**WORK TO BE COMPLETED:**
Replicate the data exactly, every line included.

** Opening ENTRIES PROVIDED block **

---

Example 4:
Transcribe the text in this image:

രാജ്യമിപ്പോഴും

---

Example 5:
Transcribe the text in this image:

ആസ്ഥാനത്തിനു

** Closing ENTRIES PROVIDED block **

**EXPECTED OUTPUT:**
---

Example 4:
Transcribe the text in this image:

രാജ്യമിപ്പോഴും

---

Example 5:
Transcribe the text in this image:

ആസ്ഥാനത്തിനു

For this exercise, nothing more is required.